Menurut Zelika (2010) akibat yang ditimbulkan antara lain infeksi saluran
kemih, sembelit, infeksi paru, gangguan aliran darah, dekubitus, atropi otot,
dan kekakuan sendi. Masalah-masalah tersebut dapat berakibat serius bagi
lansia, bahkan dapat berakhir dengan kematian. Imobilisasi juga sering
mengakibatkan timbulnya komplikasi berupa osteoporosis, dekubitus,
gangguan keseimbangan nitrogen, konstipasi, kelemahan, dan perubahan
psikologik (Sulidah dan Susilowati, 2017).

DAFTAR PUSTAKA
A, Charles Rockwood. The Shoulder Fourth Edition. China: Saunders; 2009

Ansar dan Sudaryanto. 2011. Biomekanik Osteokinematika dan Arthokinematika.
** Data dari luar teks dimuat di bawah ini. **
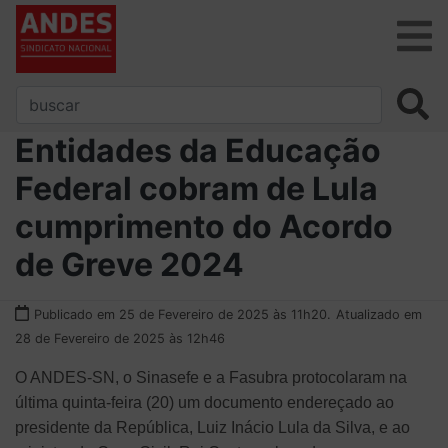
Entidades da Educação
Federal cobram de Lula
cumprimento do Acordo
de Greve 2024
Publicado em 25 de Fevereiro de 2025 às 11h20.
Atualizado em
28 de Fevereiro de 2025 às 12h46
O ANDES-SN, o Sinasefe e a Fasubra protocolaram na
última quinta-feira (20) um documento endereçado ao
presidente da República, Luiz Inácio Lula da Silva, e ao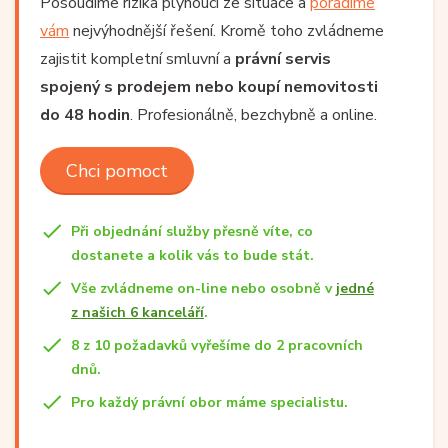
Posoudíme rizika plynoucí ze situace a
poradíme
vám
nejvýhodnější řešení. Kromě toho zvládneme
zajistit kompletní smluvní a
právní servis
spojený s prodejem nebo koupí nemovitosti
do 48 hodin
. Profesionálně, bezchybně a online.
Chci pomoct
Při objednání služby přesně víte, co
dostanete a kolik vás to bude stát.
Vše zvládneme on-line nebo osobně v
jedné
z našich 6 kanceláří
.
8 z 10 požadavků vyřešíme do 2 pracovních
dnů.
Pro každý právní obor máme specialistu.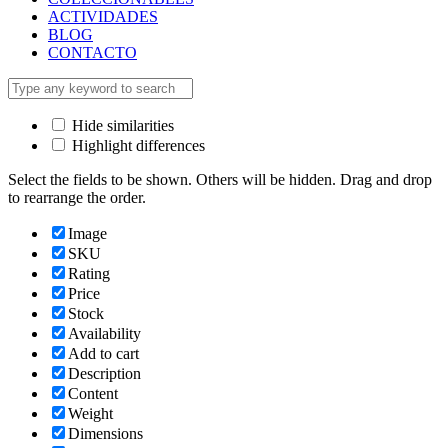
ACTIVIDADES
BLOG
CONTACTO
Hide similarities
Highlight differences
Select the fields to be shown. Others will be hidden. Drag and drop
to rearrange the order.
Image
SKU
Rating
Price
Stock
Availability
Add to cart
Description
Content
Weight
Dimensions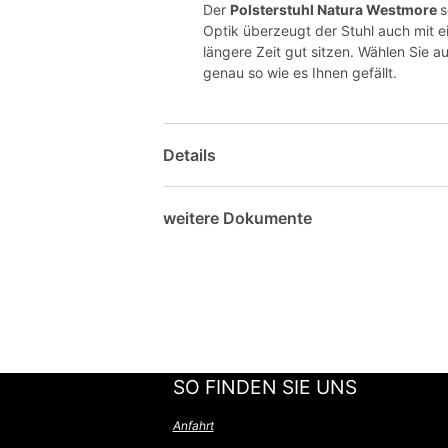
Der
Polsterstuhl Natura Westmore
s
Optik überzeugt der Stuhl auch mit 
längere Zeit gut sitzen. Wählen Sie a
genau so wie es Ihnen gefällt.
Details
weitere Dokumente
SO FINDEN SIE UNS
Anfahrt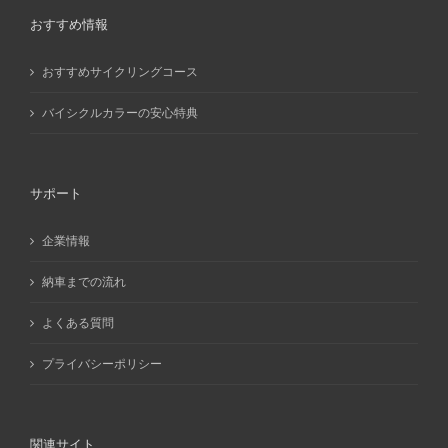
おすすめ情報
おすすめサイクリングコース
バイシクルカラーの安心特典
サポート
企業情報
納車までの流れ
よくある質問
プライバシーポリシー
関連サイト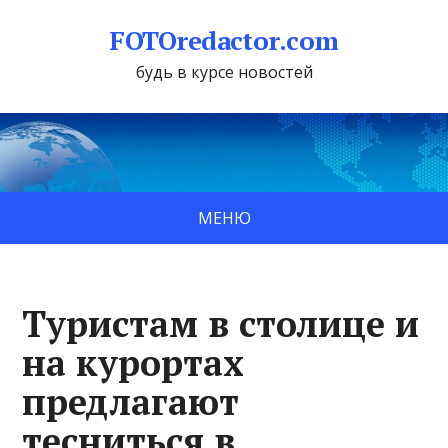
FOTOredactor.com
будь в курсе новостей
МЕНЮ
Туристам в столице и
на курортах
предлагают
тесниться в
Kementrian Kesehatan RI Politeknik Kesehatan Makassar
Kelley et all. 2009. "Frozen Shoulder: Evidence and a Proposed Model Guiding
Rehabilitation Leggin". Tersedia di
https://www.jospt.org/doi/pdf/10.2519/jospt.2009.2916?code=jospt-site.
Diakses pada tanggal 19 Februari 2019.
Mutaqin, Wawan Ridwan dan Ninik Nur Hidayah. 2016. Pengaruh Senam Bahu
Terhadap Intensitas Nyeri Dan Kemampuan Kemandirian Aktivitas
Fungsional Pada Pasien Frozen Shoulder. Diakses pada tanggal 19 Februari
2019.
S, Lynn. Clinical Kinesiology and Anatomy. Phladelphia : F.A Davis Company ; 2011
Sulidah dan Susilowati. 2017. "Pengaruh Tindakan Pencegahan Terhadap Kejadian
Dekubitus Pada Lansia Imobilisasi". Tersedia di jurnalnasional.ump.ac.id.
Diakses pada tanggal 19 Februari 2019.